**Votre objectif:**
D’après l’extrait sur la petite irrigation, sur quel type d’infrastructure repose le succès de la petite irrigation ?
··· Extrait choisi ···
En revanche, les petits périmètres irrigués fonctionnent généralement bien, pour autant qu’ils aient fait l’objet d’une planification attentive dès le départ afin de ne pas succomber sous la complexité des dispositions à la fois techniques et organisationnelles.

Le succès de la petite irrigation est fondé sur une infrastructure efficiente, climato‑compatible, résiliente et financièrement viable. Plus important encore, l’infrastructure hydraulique devrait permettre une utilisation rationnelle de l’eau et l’intégration de solutions techniques faisant appel à des sources d’énergie renouvelable.

Les modèles d’agriculture reposant sur la petite irrigation peuvent varier et concerner des exploitants pris individuellement ou des agrégateurs, comme les organisations de producteurs, les dispositifs d’agriculture contractuelle, et des négociants et collecteurs d’intrants agricoles. Ces modèles présentent des différences en ce qui concerne la gestion quotidienne, la gouvernance, les mécanismes de paiement, et les modalités d’utilisation de l’eau et de régime foncier. Il est essentiel de choisir le modèle adapté au contexte.
··· Matériel présenté ···
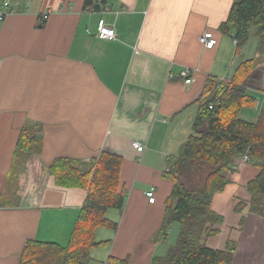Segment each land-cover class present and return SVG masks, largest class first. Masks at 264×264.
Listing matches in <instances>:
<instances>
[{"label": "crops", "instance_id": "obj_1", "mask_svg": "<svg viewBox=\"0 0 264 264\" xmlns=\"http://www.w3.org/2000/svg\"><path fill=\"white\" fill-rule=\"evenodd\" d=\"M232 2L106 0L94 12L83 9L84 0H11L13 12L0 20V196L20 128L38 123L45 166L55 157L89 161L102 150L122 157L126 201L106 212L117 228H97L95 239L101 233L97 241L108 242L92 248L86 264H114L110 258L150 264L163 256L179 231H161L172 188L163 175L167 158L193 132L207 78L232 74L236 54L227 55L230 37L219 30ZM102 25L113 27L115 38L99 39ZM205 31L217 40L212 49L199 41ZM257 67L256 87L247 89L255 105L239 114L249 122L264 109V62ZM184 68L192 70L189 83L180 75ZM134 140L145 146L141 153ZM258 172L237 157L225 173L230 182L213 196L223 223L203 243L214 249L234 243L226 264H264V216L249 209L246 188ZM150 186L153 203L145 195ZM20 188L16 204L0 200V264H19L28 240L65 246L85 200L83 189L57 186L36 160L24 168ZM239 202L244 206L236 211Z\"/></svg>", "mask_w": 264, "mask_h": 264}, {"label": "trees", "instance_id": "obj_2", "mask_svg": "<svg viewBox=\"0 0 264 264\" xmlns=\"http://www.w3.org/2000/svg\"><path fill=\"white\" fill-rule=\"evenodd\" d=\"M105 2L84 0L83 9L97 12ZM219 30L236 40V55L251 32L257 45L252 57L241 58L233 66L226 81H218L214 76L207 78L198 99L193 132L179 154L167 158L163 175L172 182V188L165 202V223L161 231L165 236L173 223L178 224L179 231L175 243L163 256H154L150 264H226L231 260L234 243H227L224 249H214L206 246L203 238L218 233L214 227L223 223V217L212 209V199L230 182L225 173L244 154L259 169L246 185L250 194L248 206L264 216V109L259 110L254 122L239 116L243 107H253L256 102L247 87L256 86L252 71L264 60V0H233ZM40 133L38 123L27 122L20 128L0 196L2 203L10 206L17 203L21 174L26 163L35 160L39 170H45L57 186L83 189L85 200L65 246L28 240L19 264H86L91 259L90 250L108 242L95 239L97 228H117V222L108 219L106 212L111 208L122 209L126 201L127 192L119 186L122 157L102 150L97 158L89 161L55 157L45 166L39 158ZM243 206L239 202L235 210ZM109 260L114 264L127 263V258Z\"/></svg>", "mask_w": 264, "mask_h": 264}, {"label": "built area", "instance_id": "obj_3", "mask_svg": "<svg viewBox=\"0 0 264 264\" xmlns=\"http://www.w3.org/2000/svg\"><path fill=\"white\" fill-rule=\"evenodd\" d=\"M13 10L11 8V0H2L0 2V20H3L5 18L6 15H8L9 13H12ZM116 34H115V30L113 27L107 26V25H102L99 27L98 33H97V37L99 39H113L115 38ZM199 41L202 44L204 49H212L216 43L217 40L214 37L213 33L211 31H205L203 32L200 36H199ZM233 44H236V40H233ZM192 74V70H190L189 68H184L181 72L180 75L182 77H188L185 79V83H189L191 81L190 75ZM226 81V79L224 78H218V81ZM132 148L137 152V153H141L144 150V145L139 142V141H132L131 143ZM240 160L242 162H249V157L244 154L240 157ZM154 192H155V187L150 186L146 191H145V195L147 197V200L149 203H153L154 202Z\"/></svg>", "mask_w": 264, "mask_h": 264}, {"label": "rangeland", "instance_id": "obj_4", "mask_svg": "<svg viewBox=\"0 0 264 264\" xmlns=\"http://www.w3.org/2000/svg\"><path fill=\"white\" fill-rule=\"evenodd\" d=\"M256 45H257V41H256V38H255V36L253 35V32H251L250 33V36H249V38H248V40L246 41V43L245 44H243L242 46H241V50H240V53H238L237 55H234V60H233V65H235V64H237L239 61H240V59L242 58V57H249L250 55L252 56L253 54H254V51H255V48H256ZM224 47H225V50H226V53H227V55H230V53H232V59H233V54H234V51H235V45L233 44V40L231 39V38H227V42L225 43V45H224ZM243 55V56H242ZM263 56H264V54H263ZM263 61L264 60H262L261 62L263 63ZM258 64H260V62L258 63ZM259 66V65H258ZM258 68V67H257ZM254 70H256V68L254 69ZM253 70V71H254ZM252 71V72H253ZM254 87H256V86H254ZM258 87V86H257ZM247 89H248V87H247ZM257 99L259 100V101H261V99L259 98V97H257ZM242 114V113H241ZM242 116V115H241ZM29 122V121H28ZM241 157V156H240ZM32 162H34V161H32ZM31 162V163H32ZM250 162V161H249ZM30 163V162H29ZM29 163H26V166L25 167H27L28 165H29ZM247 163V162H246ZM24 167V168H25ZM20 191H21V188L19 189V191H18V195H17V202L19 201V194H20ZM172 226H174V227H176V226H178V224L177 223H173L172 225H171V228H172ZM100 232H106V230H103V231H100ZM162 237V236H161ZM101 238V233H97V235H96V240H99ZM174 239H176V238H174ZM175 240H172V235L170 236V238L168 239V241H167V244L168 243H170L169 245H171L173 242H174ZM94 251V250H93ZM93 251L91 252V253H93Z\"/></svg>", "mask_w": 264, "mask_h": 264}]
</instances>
···
··· Matériel présenté ···
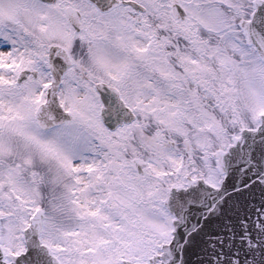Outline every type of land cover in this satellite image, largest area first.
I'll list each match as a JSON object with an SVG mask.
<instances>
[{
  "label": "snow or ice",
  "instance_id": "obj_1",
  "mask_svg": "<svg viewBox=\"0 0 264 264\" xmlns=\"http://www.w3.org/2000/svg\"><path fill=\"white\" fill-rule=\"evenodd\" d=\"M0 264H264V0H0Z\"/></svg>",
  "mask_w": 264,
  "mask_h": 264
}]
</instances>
···
**Résultat de l’exercice:**
Sur une infrastructure efficiente, climato‑compatible, résiliente et financièrement viable.